Before we can discuss offer rejection, we must define what we classify as an offer.

In B2B marketing, an offer may be a topic area or an asset.

  • A topic area. This is the focus area of the asset (e.g. specific use case or solution area) that was offered to the contact.
  • An asset or asset category. This is the actual asset offered to the contact (e.g. a specific calculator or white paper). This can also be an asset category (e.g. white papers vs. webinars vs. short, four-minute on-demand videos).

Offer acceptance analysis examines a contact’s offer engagement with the goal of helping marketers better understand the contact’s areas of interest (e.g. issues, solutions, products) and preferred content format (e.g. case studies, whitepapers, events). Marketers can use this insight to drive more effective targeting and messaging in their demand creation efforts to increase conversion rates.

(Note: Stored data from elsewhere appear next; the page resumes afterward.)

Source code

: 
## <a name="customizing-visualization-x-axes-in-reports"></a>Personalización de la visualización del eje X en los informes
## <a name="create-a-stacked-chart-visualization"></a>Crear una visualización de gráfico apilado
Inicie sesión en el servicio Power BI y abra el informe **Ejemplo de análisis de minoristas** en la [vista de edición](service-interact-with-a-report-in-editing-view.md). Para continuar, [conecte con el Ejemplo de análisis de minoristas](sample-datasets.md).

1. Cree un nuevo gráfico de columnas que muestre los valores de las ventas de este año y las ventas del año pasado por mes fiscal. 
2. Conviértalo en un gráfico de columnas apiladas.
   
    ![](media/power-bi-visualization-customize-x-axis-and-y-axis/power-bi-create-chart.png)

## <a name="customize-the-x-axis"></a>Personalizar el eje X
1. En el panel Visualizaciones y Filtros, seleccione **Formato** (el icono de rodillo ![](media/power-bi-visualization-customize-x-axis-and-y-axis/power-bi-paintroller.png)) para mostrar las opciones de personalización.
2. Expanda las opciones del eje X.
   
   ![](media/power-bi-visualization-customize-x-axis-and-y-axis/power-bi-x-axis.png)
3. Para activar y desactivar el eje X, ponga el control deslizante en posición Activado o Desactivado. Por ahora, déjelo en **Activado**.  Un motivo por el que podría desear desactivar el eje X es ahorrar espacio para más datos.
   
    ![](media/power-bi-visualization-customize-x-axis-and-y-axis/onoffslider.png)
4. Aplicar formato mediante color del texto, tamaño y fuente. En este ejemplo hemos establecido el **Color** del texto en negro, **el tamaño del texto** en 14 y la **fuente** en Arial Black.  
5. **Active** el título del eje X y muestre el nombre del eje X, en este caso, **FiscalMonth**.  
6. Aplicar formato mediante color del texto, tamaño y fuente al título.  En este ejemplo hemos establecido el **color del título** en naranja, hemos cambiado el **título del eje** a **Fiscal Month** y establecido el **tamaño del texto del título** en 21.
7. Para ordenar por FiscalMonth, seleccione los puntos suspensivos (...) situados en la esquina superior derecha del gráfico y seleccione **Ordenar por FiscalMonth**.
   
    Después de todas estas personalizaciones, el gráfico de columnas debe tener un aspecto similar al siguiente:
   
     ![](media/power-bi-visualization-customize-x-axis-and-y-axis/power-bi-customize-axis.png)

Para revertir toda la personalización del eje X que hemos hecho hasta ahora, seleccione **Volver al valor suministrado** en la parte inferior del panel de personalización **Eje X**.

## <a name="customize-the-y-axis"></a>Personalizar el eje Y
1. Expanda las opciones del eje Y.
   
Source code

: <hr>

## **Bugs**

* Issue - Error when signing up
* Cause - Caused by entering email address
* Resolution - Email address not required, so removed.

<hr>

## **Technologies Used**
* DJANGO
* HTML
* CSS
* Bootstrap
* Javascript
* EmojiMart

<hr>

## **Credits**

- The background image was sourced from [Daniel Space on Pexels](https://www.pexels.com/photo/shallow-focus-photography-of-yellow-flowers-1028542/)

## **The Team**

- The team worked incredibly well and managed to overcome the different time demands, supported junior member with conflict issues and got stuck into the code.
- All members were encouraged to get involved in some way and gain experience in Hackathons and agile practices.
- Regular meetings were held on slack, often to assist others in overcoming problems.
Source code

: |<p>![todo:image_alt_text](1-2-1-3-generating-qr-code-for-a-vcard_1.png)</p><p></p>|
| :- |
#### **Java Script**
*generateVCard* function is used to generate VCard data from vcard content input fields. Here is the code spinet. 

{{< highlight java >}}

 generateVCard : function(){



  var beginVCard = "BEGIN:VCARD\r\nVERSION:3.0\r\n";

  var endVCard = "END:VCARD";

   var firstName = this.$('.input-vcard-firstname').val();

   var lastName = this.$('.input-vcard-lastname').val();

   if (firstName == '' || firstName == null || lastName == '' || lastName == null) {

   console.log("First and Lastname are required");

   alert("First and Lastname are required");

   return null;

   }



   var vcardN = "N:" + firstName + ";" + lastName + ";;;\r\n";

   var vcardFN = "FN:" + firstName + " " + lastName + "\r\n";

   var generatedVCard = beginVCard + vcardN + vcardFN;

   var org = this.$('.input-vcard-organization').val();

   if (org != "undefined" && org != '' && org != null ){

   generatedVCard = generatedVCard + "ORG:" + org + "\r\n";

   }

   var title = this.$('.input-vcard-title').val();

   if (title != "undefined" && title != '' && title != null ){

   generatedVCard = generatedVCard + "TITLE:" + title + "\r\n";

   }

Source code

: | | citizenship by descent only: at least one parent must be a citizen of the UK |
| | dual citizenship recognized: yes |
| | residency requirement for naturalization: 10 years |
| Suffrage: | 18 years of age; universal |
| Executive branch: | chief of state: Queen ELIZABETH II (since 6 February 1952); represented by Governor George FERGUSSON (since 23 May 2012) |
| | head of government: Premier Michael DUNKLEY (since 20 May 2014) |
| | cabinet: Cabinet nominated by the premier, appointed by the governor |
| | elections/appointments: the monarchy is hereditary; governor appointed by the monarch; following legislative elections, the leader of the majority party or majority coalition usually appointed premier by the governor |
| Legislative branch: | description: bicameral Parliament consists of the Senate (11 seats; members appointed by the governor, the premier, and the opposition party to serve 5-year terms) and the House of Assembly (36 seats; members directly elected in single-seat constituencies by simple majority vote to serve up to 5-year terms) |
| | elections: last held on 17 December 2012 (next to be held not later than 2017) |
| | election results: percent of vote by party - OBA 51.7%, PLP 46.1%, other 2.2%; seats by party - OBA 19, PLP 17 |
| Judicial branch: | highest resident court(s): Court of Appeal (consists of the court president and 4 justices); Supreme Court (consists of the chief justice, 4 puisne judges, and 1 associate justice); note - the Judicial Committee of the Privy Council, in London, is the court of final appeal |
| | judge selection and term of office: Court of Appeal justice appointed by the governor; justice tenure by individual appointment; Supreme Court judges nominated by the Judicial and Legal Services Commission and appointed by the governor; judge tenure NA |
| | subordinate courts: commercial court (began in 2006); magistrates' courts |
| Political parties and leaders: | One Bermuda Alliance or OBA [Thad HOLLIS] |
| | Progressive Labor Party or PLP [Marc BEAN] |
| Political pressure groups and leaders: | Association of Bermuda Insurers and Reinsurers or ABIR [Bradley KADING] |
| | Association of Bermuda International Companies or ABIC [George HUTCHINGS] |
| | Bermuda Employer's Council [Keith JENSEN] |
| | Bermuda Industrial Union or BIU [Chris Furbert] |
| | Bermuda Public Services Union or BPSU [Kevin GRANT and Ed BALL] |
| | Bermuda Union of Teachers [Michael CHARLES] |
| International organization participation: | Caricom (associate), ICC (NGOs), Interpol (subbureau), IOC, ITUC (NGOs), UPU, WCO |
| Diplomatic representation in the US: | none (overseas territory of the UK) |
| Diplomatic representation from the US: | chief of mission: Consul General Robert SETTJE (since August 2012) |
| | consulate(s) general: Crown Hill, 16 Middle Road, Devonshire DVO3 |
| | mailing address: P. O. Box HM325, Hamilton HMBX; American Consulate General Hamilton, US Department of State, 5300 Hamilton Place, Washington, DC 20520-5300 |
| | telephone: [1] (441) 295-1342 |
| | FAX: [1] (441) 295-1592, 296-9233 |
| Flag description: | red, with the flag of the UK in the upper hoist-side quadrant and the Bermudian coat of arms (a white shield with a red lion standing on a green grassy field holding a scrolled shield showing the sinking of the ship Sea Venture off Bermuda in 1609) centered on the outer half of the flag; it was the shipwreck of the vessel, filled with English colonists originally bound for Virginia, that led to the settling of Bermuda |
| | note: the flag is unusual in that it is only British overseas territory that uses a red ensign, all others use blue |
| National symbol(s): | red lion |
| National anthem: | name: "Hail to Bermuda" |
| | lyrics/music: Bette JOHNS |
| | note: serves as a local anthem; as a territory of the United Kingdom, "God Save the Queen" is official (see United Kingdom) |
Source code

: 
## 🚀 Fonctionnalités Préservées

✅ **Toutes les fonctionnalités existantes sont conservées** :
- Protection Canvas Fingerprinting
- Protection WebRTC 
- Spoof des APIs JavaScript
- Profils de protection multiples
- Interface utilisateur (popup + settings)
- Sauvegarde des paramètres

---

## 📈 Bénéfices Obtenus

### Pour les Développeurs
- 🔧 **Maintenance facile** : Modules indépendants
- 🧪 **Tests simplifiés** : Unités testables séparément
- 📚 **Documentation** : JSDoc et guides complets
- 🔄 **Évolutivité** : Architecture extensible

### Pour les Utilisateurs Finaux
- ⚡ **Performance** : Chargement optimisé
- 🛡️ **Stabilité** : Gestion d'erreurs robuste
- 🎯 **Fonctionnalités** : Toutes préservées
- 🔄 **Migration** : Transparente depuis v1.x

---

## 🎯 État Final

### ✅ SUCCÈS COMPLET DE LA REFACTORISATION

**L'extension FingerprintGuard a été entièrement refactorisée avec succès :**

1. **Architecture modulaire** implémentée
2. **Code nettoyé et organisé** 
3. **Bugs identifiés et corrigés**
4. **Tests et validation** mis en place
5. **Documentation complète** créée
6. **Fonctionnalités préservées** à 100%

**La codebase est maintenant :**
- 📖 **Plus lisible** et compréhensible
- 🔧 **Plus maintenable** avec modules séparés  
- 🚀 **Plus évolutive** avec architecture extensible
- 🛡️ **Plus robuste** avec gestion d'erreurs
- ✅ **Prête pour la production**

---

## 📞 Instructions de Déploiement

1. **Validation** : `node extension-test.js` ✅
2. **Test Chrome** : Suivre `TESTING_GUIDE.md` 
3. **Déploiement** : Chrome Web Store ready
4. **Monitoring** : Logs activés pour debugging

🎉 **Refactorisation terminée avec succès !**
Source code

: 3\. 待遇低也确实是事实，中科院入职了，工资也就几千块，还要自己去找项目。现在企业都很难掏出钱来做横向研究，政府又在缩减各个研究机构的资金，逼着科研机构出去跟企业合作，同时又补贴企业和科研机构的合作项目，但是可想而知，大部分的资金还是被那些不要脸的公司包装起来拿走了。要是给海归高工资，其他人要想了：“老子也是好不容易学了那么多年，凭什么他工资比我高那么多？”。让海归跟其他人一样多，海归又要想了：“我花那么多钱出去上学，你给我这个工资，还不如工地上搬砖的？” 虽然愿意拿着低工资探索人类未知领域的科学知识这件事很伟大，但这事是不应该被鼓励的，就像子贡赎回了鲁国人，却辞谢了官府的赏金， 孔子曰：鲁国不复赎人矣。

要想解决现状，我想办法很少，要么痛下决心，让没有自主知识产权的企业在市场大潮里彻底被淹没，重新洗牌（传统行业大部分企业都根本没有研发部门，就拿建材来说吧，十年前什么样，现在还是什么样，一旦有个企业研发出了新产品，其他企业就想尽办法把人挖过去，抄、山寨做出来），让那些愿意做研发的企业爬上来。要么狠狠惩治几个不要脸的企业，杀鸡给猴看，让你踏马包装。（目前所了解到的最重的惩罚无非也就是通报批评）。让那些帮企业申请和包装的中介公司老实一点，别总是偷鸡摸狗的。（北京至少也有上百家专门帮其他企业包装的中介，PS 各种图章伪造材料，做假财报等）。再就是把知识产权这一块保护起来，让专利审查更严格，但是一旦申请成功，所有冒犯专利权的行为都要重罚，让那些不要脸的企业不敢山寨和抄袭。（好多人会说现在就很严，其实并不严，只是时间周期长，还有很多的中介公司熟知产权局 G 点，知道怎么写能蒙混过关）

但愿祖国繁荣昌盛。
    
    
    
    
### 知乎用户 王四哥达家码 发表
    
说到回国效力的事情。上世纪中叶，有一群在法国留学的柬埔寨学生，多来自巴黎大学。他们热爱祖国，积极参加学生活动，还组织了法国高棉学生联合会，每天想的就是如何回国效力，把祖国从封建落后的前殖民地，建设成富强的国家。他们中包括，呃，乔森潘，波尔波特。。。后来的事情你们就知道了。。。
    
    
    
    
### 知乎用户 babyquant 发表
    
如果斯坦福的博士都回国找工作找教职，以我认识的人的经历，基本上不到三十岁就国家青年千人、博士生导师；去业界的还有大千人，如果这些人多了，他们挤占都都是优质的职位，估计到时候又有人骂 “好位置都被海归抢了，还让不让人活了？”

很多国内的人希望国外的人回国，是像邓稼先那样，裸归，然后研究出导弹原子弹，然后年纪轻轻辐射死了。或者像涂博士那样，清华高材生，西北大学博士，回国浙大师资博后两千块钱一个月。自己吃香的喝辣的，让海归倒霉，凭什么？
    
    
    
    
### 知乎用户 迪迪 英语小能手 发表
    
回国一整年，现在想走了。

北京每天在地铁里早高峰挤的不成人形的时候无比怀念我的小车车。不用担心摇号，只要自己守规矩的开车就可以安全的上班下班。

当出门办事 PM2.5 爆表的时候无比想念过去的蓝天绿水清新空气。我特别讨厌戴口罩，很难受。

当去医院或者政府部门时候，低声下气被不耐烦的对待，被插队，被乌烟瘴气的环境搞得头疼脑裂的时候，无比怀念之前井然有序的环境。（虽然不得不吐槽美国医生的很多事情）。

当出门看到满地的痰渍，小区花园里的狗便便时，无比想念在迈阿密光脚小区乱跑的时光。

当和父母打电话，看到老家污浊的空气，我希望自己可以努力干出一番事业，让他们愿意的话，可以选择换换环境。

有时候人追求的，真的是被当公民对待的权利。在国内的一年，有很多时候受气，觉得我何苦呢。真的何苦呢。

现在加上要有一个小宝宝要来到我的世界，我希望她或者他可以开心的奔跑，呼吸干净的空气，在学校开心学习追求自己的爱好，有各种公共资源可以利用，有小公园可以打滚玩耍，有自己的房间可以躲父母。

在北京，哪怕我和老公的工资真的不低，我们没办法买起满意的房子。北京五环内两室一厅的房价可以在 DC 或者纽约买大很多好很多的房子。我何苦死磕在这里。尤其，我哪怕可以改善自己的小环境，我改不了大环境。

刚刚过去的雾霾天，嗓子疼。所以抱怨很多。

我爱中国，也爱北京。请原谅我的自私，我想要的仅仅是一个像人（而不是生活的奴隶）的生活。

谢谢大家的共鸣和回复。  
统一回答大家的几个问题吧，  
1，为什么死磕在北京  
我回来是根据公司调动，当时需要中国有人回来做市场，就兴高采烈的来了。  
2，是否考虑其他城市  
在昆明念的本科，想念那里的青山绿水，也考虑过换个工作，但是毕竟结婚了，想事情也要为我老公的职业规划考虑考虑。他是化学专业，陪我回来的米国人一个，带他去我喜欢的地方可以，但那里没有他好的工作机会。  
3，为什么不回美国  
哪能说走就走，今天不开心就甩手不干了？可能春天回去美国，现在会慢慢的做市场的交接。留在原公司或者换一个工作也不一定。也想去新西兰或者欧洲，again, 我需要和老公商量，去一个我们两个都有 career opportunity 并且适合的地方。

On the other hand, offer rejection analysis – looking at the types of assets and/or promotions a contact opts not engage with – also provides insight into a contact’s area of interest by pinpointing what he or she is not interested in. Using the insights from offer rejections, a marketing team can more effectively determine the next best offer for a contact, which can help boost demand creation effectiveness. However, measuring offer rejection is not as clear-cut, nor is it frequently used by most B2B organizations.

Offer Rejection Analysis

In order to determine what comprises offer rejection, an organization needs to analyze its response history. The point at which an offer is defined as “rejected” can vary quite a bit among organizations due to differences in solution offerings, demand creation tactics employed and messaging effectiveness.

When performing this analysis, determine what percentage of the people who were presented with an offer and did not take it, ended up engaging the offer when it was presented a second time, a third time, etc. To give this exercise a timeframe, use the total length of the buying cycle for the solution in question (from awareness phase to purchase).

This analysis should be done using three lenses:

  • Persona. The different role profiles the marketing organization has defined.
  • Offer paired with delivery mechanism. The delivery mechanism (e.g. triggered email, batch email, physical mailer retargeting).
  • Buying stage. When the offer was made in the buying cycle (often measured by where the contact was within the sales cycle).

Through this analysis, an organization can more effectively define the likelihood of an offer being accepted the second, third or fourth time it is presented to a contact and enables the marketing organization to base its definition of offer rejection on historical data.